Listeners will also feel the hand of Jim Dickinson on "Keys to the Kingdom's" lone cover, of Bob Dylan's "Stuck Inside of Mobile With the Memphis Blues Again." "He couldn't talk...but he would communicate with us by writing on a pad we kept around his bed," Dickinson recalls. "He got across to me the idea to do 'Stuck Inside of Mobile...' as a one-chord hill country drone. I said, 'That's a great idea. We'll do it.' It took me a while, but we finally got the arrangement together. So he was staying creative right up until the end."

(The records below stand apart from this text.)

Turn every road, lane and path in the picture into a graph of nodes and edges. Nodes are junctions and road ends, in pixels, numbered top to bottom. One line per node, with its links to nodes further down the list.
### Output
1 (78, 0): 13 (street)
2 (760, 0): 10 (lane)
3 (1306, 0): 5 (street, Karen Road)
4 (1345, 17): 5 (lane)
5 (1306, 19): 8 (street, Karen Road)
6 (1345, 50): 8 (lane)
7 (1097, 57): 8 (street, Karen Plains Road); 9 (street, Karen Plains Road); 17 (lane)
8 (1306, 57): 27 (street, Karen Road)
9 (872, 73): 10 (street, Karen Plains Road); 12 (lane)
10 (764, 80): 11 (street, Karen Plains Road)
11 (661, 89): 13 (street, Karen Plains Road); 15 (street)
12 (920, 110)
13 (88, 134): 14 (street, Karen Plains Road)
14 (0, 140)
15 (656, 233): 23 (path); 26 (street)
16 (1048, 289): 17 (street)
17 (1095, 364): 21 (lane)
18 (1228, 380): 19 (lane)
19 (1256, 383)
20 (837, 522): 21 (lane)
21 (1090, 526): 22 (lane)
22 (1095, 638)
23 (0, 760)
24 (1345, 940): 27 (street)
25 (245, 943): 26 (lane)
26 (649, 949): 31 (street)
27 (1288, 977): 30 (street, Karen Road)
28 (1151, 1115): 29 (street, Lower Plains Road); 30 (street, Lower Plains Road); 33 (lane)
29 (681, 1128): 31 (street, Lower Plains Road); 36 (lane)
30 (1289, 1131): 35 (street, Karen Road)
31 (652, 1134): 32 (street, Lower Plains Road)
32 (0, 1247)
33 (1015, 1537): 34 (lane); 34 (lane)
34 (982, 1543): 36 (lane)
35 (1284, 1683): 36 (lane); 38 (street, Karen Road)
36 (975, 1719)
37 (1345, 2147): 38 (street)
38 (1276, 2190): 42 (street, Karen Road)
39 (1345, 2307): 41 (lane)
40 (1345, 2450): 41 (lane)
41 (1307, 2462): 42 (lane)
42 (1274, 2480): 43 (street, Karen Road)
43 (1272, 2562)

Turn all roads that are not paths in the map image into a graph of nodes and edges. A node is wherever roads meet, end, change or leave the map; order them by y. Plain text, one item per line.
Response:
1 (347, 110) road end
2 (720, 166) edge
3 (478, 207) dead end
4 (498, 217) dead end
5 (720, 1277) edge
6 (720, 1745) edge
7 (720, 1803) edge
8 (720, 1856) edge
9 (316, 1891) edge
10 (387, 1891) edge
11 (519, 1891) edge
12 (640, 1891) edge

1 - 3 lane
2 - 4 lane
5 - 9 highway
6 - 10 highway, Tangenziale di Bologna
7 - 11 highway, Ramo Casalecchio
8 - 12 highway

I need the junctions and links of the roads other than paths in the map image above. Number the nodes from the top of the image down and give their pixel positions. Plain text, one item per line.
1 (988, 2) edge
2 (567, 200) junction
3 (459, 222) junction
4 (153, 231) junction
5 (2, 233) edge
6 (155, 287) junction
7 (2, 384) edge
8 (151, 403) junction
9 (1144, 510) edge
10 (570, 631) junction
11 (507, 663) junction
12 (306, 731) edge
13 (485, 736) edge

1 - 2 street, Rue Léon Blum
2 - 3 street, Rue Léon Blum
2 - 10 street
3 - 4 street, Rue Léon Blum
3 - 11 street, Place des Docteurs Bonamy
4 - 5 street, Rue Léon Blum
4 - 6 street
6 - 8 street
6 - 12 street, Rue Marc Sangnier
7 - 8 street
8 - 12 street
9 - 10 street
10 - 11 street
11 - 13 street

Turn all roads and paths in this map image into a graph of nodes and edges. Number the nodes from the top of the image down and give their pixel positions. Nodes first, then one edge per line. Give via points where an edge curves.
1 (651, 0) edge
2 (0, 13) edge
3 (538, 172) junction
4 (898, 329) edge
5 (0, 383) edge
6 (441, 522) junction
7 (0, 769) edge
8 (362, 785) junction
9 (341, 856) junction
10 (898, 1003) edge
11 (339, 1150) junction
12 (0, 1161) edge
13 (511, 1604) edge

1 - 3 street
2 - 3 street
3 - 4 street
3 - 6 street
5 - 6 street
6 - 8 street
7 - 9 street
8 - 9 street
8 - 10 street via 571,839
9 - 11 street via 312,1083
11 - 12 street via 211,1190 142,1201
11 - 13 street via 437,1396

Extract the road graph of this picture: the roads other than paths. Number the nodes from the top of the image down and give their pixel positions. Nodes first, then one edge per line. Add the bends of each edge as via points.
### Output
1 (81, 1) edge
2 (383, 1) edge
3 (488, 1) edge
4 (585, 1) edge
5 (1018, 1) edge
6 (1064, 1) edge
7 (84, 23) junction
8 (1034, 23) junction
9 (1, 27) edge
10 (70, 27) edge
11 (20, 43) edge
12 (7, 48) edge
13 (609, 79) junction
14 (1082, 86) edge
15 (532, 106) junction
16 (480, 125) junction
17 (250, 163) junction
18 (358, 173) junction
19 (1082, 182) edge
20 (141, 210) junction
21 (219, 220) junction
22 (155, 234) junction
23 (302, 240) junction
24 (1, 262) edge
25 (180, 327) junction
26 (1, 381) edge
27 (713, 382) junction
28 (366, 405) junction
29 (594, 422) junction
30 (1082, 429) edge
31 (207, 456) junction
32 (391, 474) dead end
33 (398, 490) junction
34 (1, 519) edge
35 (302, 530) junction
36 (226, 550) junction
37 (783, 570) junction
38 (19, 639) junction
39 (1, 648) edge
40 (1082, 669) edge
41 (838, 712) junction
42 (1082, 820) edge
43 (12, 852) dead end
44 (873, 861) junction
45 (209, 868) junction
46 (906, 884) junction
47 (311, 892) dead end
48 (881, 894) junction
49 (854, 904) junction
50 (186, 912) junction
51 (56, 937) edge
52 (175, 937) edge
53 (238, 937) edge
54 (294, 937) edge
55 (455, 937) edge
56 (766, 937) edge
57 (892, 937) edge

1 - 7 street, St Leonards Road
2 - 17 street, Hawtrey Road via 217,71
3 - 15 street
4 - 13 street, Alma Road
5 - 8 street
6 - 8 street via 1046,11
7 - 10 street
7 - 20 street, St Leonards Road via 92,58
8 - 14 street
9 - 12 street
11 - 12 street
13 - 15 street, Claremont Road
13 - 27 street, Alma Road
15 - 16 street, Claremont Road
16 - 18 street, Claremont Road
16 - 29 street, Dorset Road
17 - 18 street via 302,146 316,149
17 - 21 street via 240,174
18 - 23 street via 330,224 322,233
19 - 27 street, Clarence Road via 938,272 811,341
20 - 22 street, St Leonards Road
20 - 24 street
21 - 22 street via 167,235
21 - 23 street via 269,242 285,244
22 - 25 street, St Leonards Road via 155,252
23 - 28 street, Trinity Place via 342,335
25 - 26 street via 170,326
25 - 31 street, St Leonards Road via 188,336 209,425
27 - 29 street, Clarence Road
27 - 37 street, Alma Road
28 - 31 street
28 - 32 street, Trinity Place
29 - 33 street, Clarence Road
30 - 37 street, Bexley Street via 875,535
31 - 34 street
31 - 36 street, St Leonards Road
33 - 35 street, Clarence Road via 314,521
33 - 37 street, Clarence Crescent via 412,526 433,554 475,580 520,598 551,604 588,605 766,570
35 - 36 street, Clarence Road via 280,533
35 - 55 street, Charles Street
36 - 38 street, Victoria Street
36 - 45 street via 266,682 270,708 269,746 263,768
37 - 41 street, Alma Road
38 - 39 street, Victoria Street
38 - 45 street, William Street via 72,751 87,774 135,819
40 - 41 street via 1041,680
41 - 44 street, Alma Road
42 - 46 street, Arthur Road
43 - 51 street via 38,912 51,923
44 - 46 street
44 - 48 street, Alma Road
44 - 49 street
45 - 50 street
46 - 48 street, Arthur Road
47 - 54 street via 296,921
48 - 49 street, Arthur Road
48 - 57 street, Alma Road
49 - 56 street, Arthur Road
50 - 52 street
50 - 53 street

The Dickinsons -- who since 2009 have worked separately in the Black Crowes (Luther) and Hill Country Revue (Cody) -- recorded "Keys to the Kingdom" during the spring of 2010 at their Zebra Ranch Studio in Coldwater, Miss., overdubbing bassist Chris Chew later. The album features a variety of guests, including Mavis Staples on the set's oldest song, "The Meeting," Ry Cooder on "Ain't No Grave," Big Sugar's Gordie Johnson on "Jumpercable Blues" and Spooner Oldham, Alvin Youngblood Hart and Jack Ashford of Motown's Funk Brothers throughout.

"Most of the guests are of dad's generation, which we've never done before," Dickinson notes. "Usually our guests have been our friends, people we were touring with or who were friends of who are closer to our age. Spooner was dad's favorite piano player, so that was fun because I made that traditional drive to Muscle Shoals and went to Fame Studios. I'd never been there before. That was really cool."

The Dickinsons are currently touring as a duo, opening for Robert Plant and his Band of Joy. NMAs will start a "proper" tour on Feb. 23 in Lawrence, Kan., and spend most of the year on the road, according to Dickinson, including a run of festivals during the summer broken only by the Crowes' two-week European tour in July.